The staircase was opened in 1902 as part of the adjacent development of the North British Hotel, which at that time belonged to the North British Railway Company together with its flagship station, Waverley station.

The dramatic flight of steps are flanked by original 1902 shops on the east and Waverley Market on the west. Waverley Market was originally a curious Victorian multi-level structure occupying an awkward stone quarry on the edge of Princes Street. The original market was demolished in 1974 having become structurally unstable, and redeveloped a decade later as a multi-level underground shopping mall. It has been remodelled several times thereafter in an effort to increase its popularity, but with very limited success.

In 2010 Network Rail removed the original staircase, in order to add both an escalator and lift (to the south), and critically covering this external area with a glass canopy. The new system opened in 2012. This was primarily to address disabled access requirements. From 2012 the steps have been secured at the north end (onto Princes Street) if the railway station is closed.

BFI film

The BFI 30 minute documentary "Waverley Steps (A Visit to Edinburgh)" was made in 1948 directed by John Eldridge and created by Greenpark Productions. Stylistically in borrows on the German expressionism of the 1920s.

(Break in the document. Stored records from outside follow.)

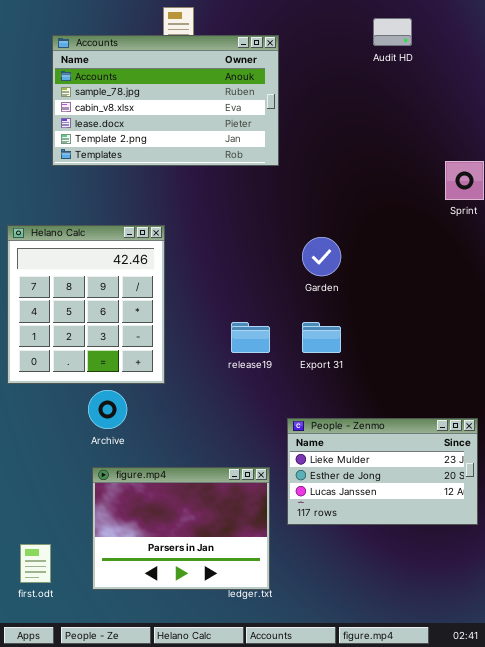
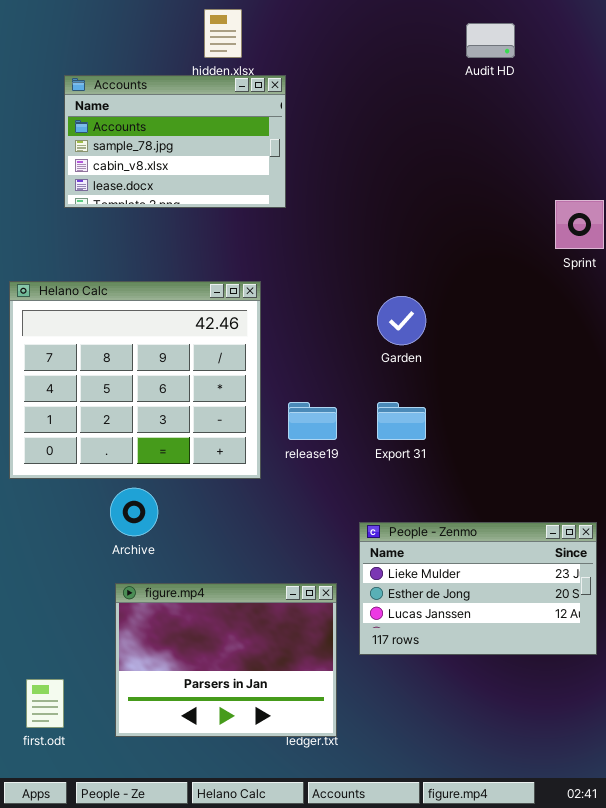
Accounts: [52,35,279,166] -> [64,75,286,208], resized
Helano Calc: [7,225,165,384] -> [9,281,261,479], resized

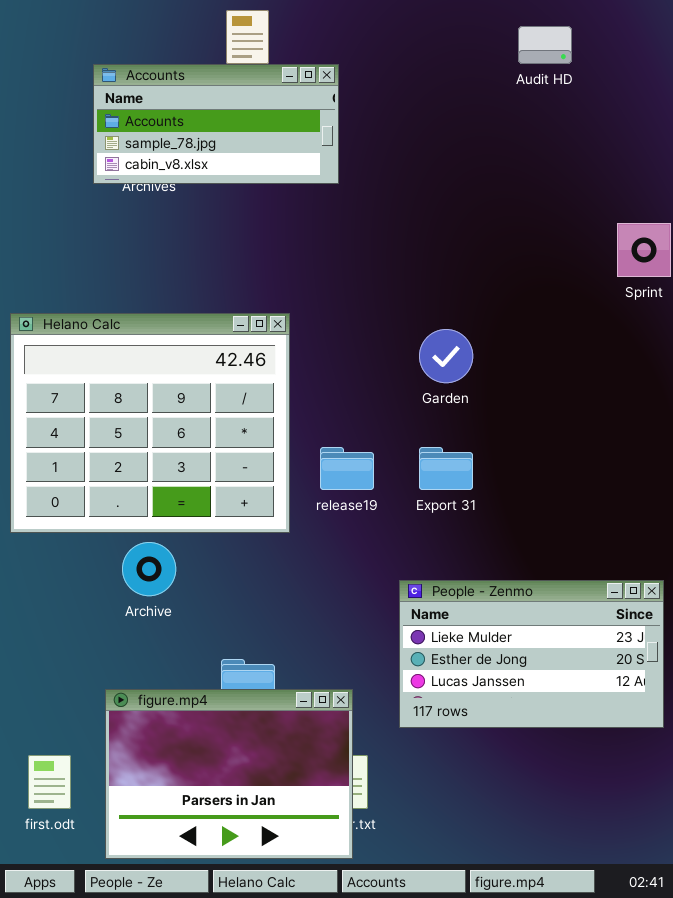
Accounts: [64,75,286,208] -> [93,64,339,184], moved, resized
figure.mp4: [115,583,337,737] -> [105,689,353,859], moved

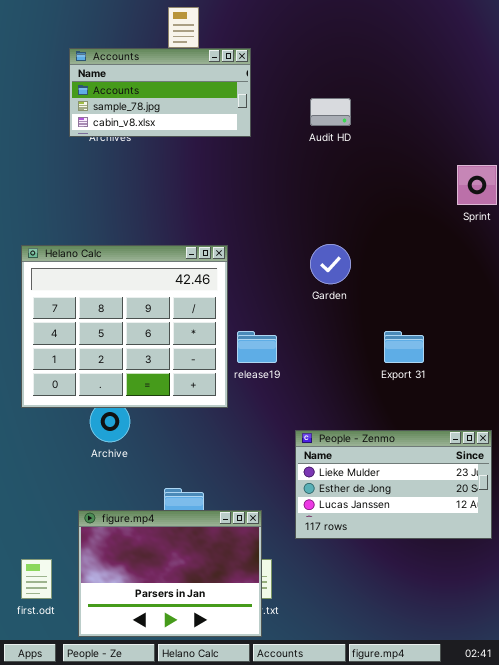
Audit HD: [518,26,572,64] -> [310,98,351,126], moved
Helano Calc: [10,313,290,533] -> [21,245,228,408], moved
Export 31: [419,447,473,490] -> [384,331,424,363], moved

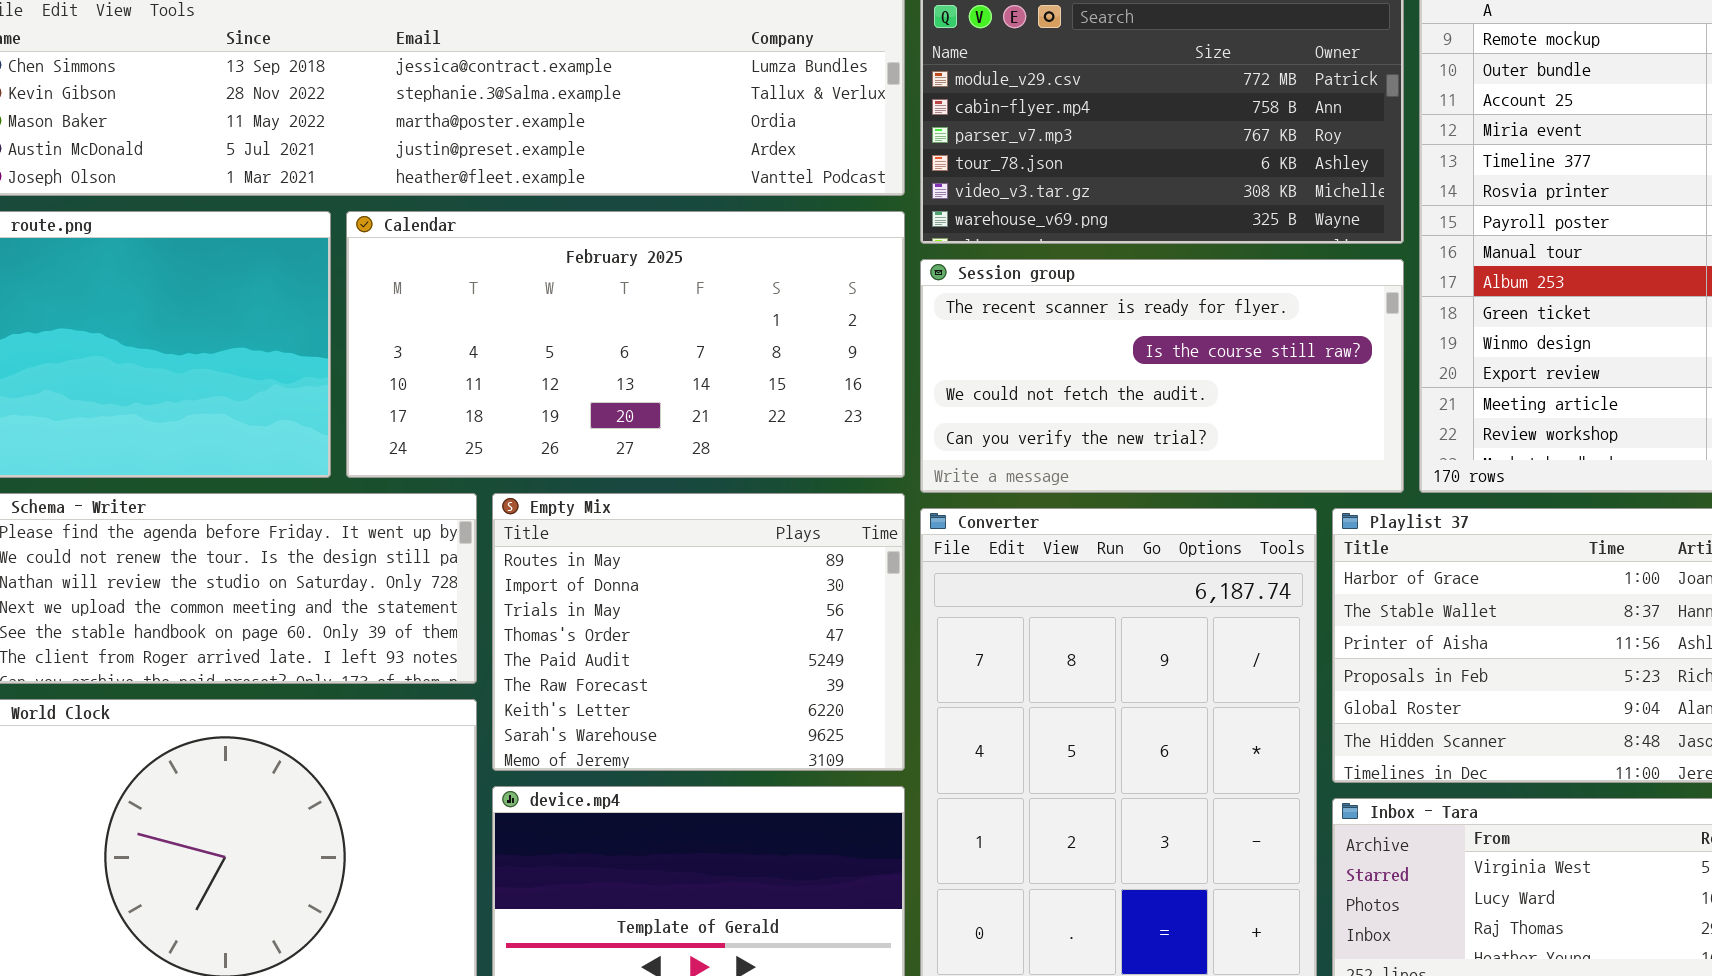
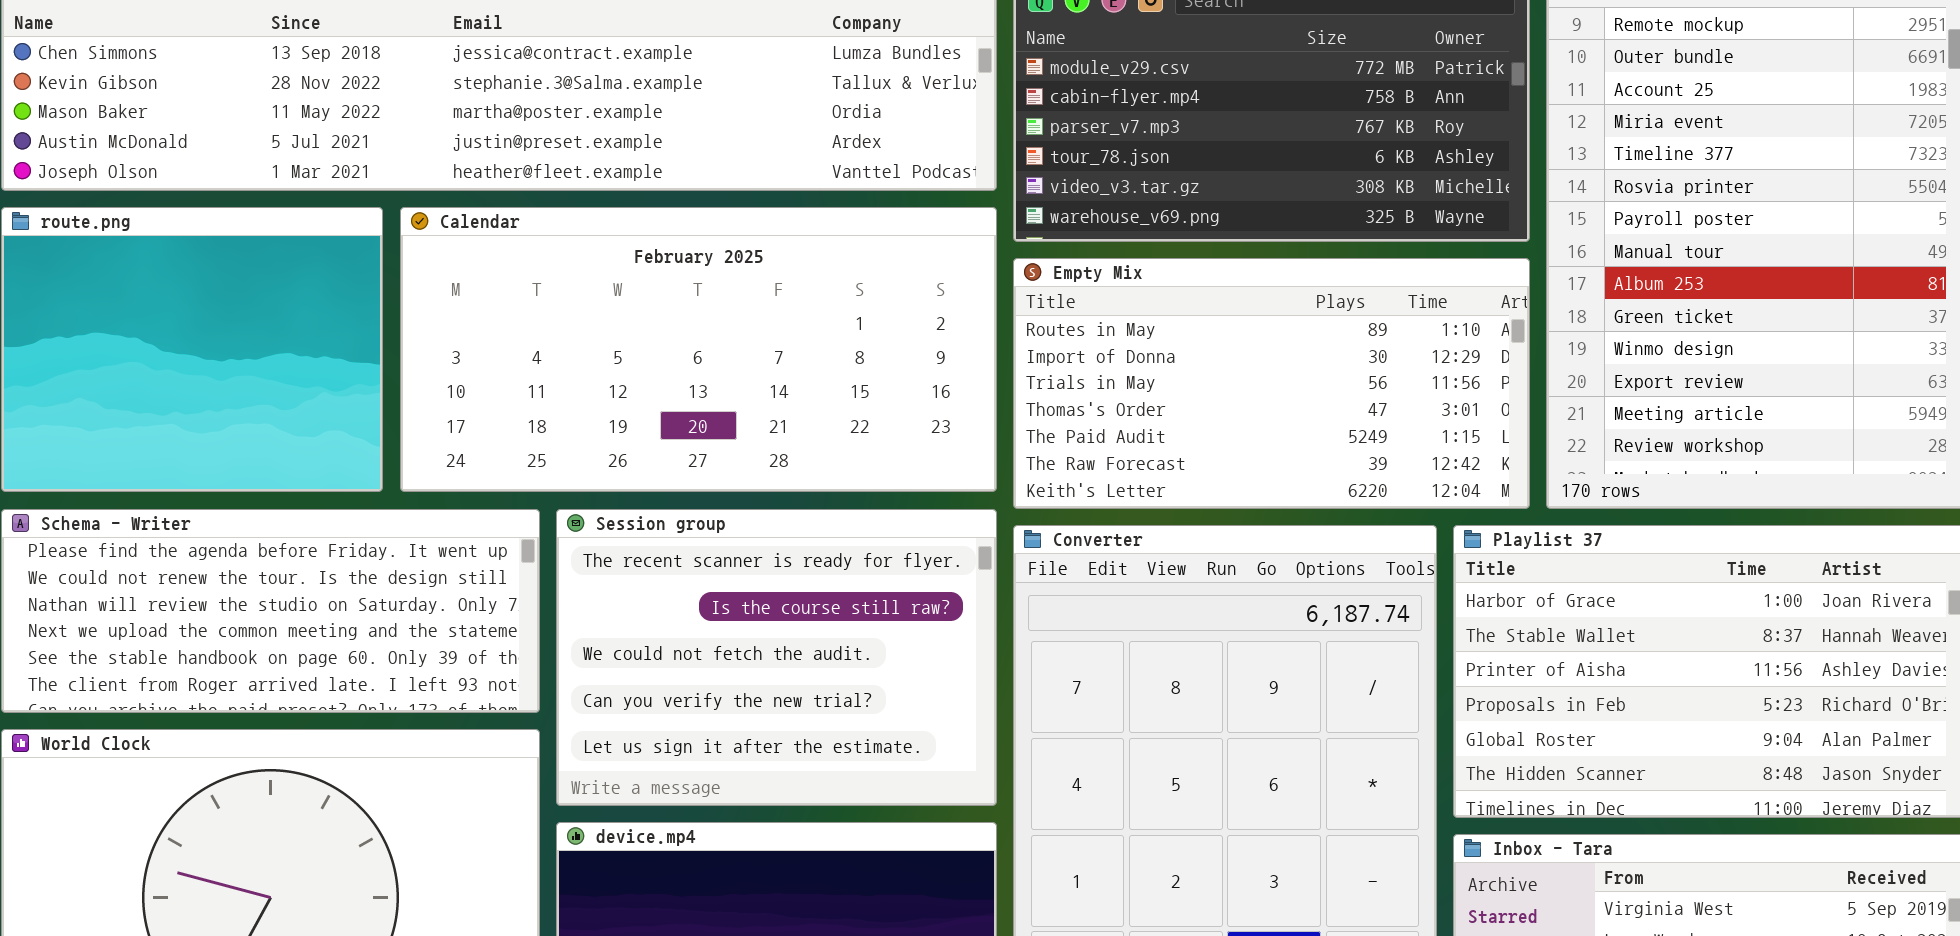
Session group: [920,259,1404,493] -> [556,509,997,806], moved, resized
Empty Mix: [492,493,905,771] -> [1013,258,1530,509], moved, resized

It "stars" N K Stroyberg, a Dane living in Edinburgh, who plays a Danish sailor arriving in Leith Docks who explores the city for a day.

The storyline covers a Sunday in Edinburgh. We initially see the Flying Scotsman travelling fast: the train then changes to the "Merlin" (no.27), arriving in the afternoon, and the railway fireman getting off at Dalry, and returning to his young wife in a tenement on the north side of Calton Road via Kings Stables Road.

We see inside and outside several buildings: St Cuthbert's, St Giles Cathedral and Dundas House. There is also a glimpse inside the blacksmith's workshop on Coalhill in Leith (demolished 1991).

The film contains documentary footage of the original Edinburgh Trams on Leith Walk (closed 7 years later) and many streets: Princes Street, Ramsay Gardens, Leith Walk, Commercial Street, Moray Place, George IV Bridge, Jeffrey Street, and Calton Road.